[<prev] [next>] [<thread-prev] [thread-next>] [day] [month] [year] [list]
Message-ID: <1562352542.2953.10.camel@HansenPartnership.com>
Date: Fri, 05 Jul 2019 11:49:02 -0700
From: James Bottomley <James.Bottomley@...senPartnership.com>
To: Matthew Wilcox <willy@...radead.org>
Cc: Theodore Ts'o <tytso@....edu>, linux-ext4@...r.kernel.org,
linux-fsdevel@...r.kernel.org,
Parisc List <linux-parisc@...r.kernel.org>
Subject: Re: Question about ext4 testing: need to produce a high depth
extent tree to verify mapping code
On Fri, 2019-07-05 at 10:39 -0700, Matthew Wilcox wrote:
> On Fri, Jul 05, 2019 at 09:25:48AM -0700, James Bottomley wrote:
> > Now the problem: I'd like to do some testing with high depth extent
> > trees to make sure I got this right, but the files we load at boot
> > are ~20MB in size and I'm having a hard time fragmenting the
> > filesystem enough to produce a reasonable extent (I've basically
> > only got to a two level tree with two entries at the top).
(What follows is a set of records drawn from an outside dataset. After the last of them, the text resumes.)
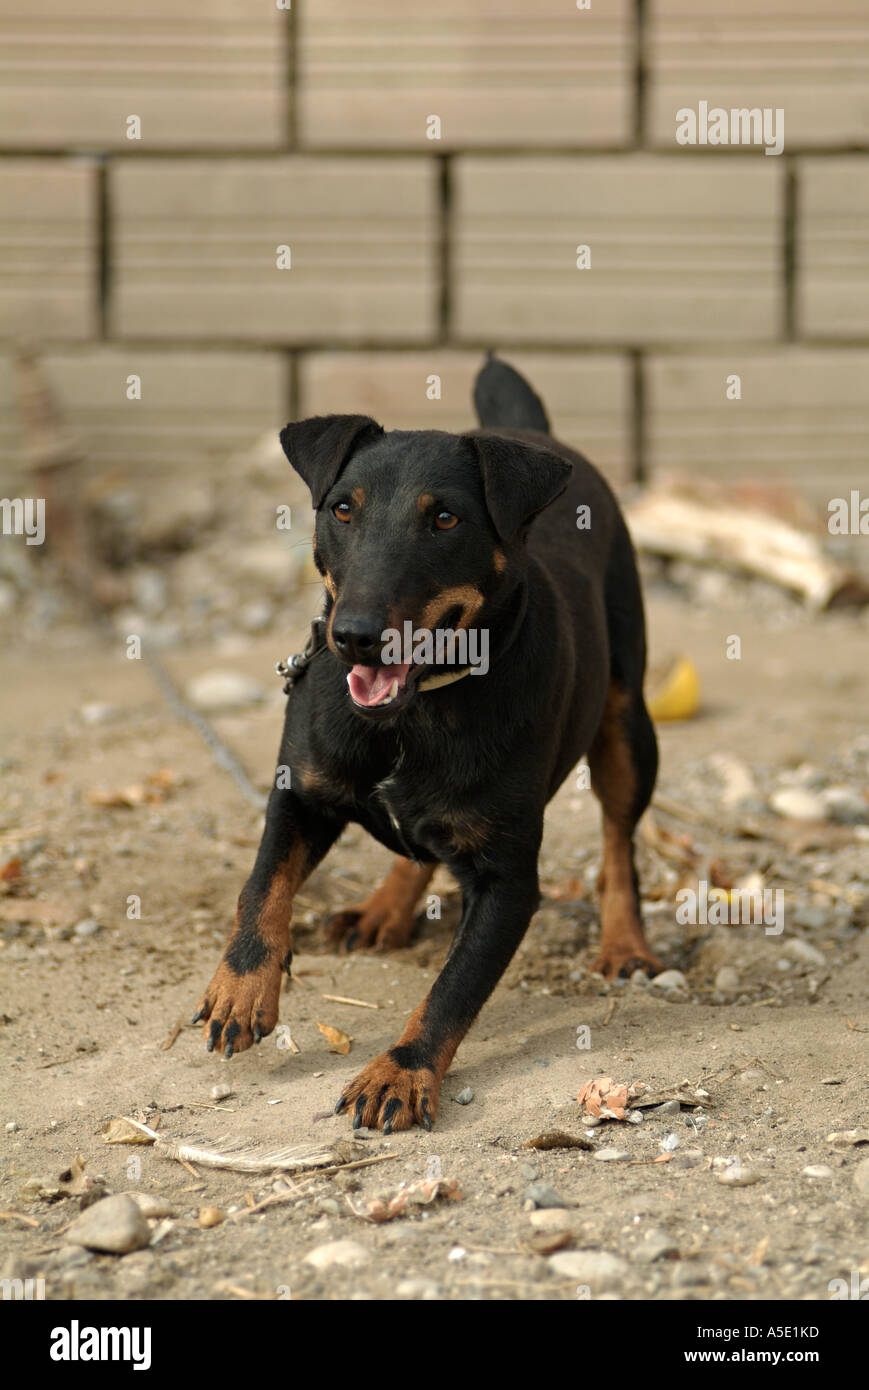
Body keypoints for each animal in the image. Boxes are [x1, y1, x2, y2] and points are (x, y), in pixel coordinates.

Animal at [194, 355, 656, 1128]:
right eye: (341, 509)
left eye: (444, 517)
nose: (353, 635)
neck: (414, 714)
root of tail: (533, 432)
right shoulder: (301, 790)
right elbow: (261, 885)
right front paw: (242, 988)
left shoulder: (507, 882)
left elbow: (454, 990)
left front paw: (401, 1072)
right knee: (418, 843)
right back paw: (384, 908)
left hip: (628, 722)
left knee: (618, 842)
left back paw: (626, 944)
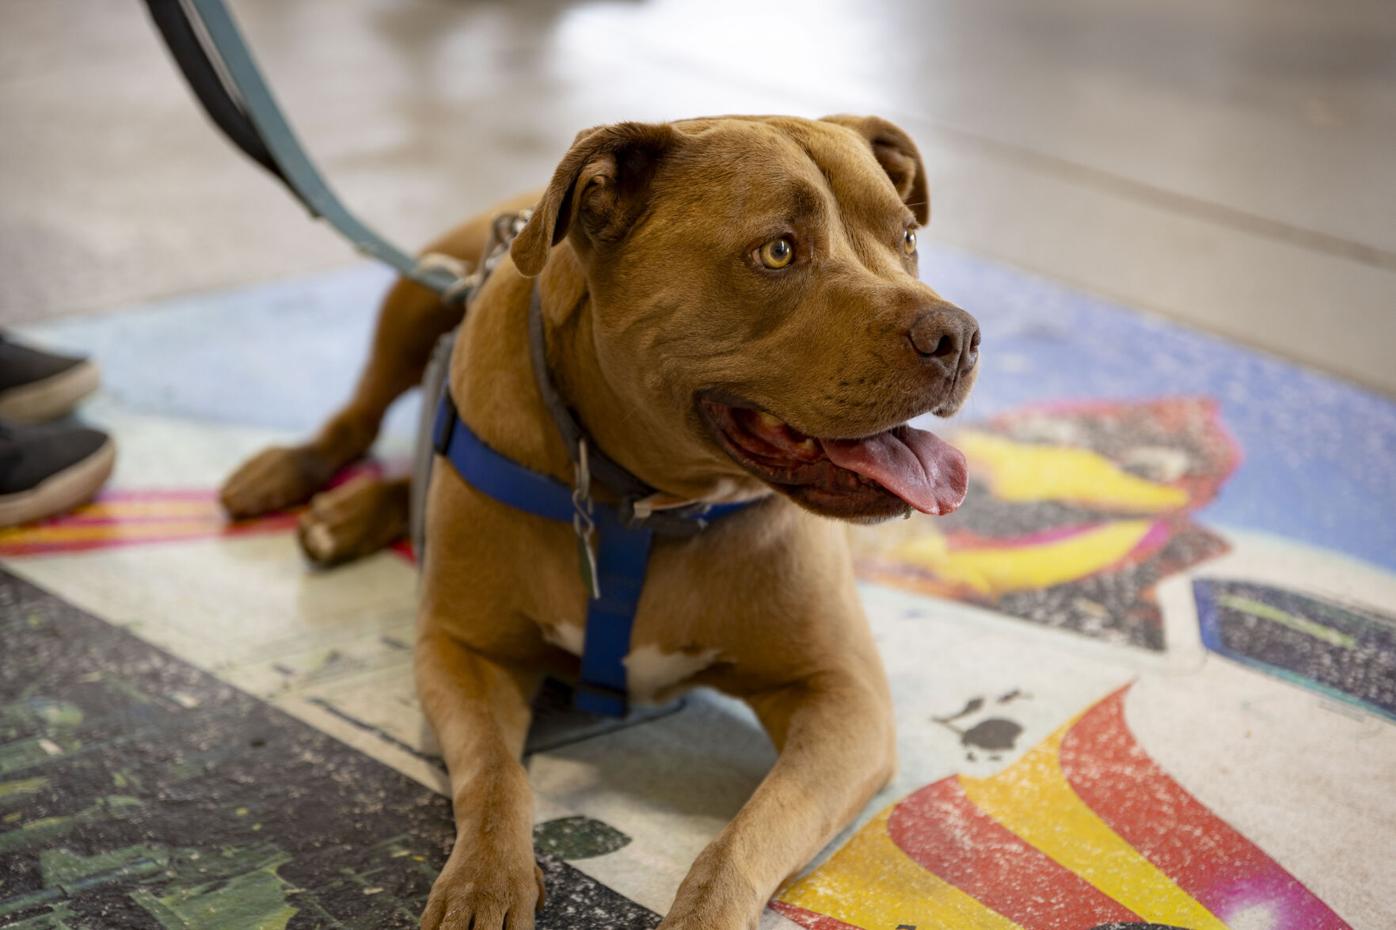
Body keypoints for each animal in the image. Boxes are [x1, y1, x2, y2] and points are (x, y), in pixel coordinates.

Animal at [220, 112, 982, 921]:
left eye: (907, 237)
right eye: (777, 251)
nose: (958, 335)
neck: (649, 506)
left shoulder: (845, 699)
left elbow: (745, 838)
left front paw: (702, 913)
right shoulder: (464, 652)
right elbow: (494, 776)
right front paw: (483, 879)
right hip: (413, 298)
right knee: (360, 416)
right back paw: (298, 484)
Is
> > there an easy way of producing a high depth extent tree for a 20MB
> > file?
>
> Create a series of 4kB files numbered sequentially, each 4kB in size
> until you fill the partition. Delete the even numbered ones. Create
> a 20MB file.
Well, I know *how* to do it ... I was just hoping, in the interests of
creative laziness, that someone else had produced a script for this
before I had to ... particularly one which leaves more randomized gaps.